Figure 1.

Glutamate upregulates P-glycoprotein in brain capillaries ex vivo. (A) Western blot showing that glutamate increases P-gp protein expression levels in crude membranes isolated from brain capillaries. β-Actin was used as protein loading control. Isolated brain capillaries were exposed to 50–100 μM glutamate for 30 min then incubated in glutamate-free medium for 5 1/2 h followed by capillary membrane isolation. (B) Representative confocal microscopy images of isolated brain capillaries that were first exposed to 50–100 μM glutamate for 30 min followed by 5 1/2 h in glutamate-free medium, and then exposed to the fluorescent P-gp substrate NBD-cyclosporin A (NBD-CSA; marker for P-gp transport activity). NBD-CSA fluorescence in the capillary lumen increases with increasing glutamate concentration, indicating an increase in P-gp transport activity. (C) Specific NBD-CSA fluorescence in the capillary lumen increases with increasing glutamate concentration.

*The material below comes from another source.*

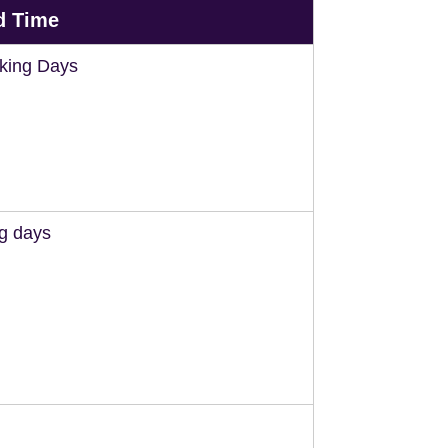
d Time
king Days
ng days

Data were obtained through analysis of the confocal images in B. Specific NBD-CSA fluorescence is the difference between total luminal fluorescence and fluorescence in the presence of the specific P-gp inhibitor PSC833, thus representing specific P-gp transport activity. (D) Actinomycin D, a transcription inhibitor, and (E) cycloheximide, a translation inhibitor, block the effect of glutamate. Data are mean ± SEM (n =10–15 capillaries per treatment group from one brain capillary isolation; pooled tissue from 10 rats). Units are arbitrary fluorescence units (scale, 0–255). Statistical comparison (one-way ANOVA): **, significantly higher than controls, p < 0.01; ***, significantly higher than controls, p < 0.001.